In 2001, the department bestowed its highest honor upon him — the Alexander Hamilton Award.
Hawke served as the country’s 28th comptroller of the currency (OCC) from 1998 to 2004, where he administered a network of more than 2,000 national banks, comprising more than half of the assets of the commercial banking system. He was a director of the Federal Deposit Insurance Corporation (FDIC), the Federal Financial Institutions Examination Council, and the Basel Committee on Banking Supervision.
Upon leaving the OCC, Hawke returned to Arnold & Porter, staying active until well into his 80s.
Hawke enjoyed a deeply meaningful life outside his work. He loved opera, Italian Renaissance painting, photography, writing poetry, collecting Mata Ortiz pottery, and traveling the world.
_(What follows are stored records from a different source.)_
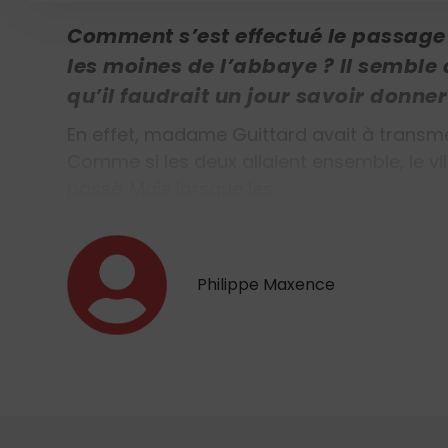
Comment s’est effectué le passage
les moines de l’abbaye ? Il semble 
qu’il faudrait un jour savoir donner
En effet, madame Guittard avait à transme
Comme si les deux allaient ensemble, le villa
passé. Mais lorsque les…
Philippe Maxence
A devotee of the Washington Opera, he took delight in holding Lawyers Committee dinners, where he’d script and emcee legal-themed parodies, with Supreme Court justices playing along.
In 1991, Jerry lost his beloved wife to illness, and on Monday, Jan. 10, 2022, he was laid to rest at her side in Oak Grove Cemetery at a brief private ceremony, with veteran’s honors presided over by American Legion Post Commander Jo Ann Murphy. He will be missed dearly by his four children Daniel (Jessica Blake), Caitlin (John Kada), Anne, and Patrick; and his three grandchildren, Spencer, Camerynn, and Clare, in each of whom he instilled a deep appreciation for this incredible place as well as for bluefish, brined and smoked Jerry-style.
The family plans to convene a memorial service later this year. Gifts in his memory may be made to Island Food Pantry on Martha’s Vineyard (igimv.org/donate).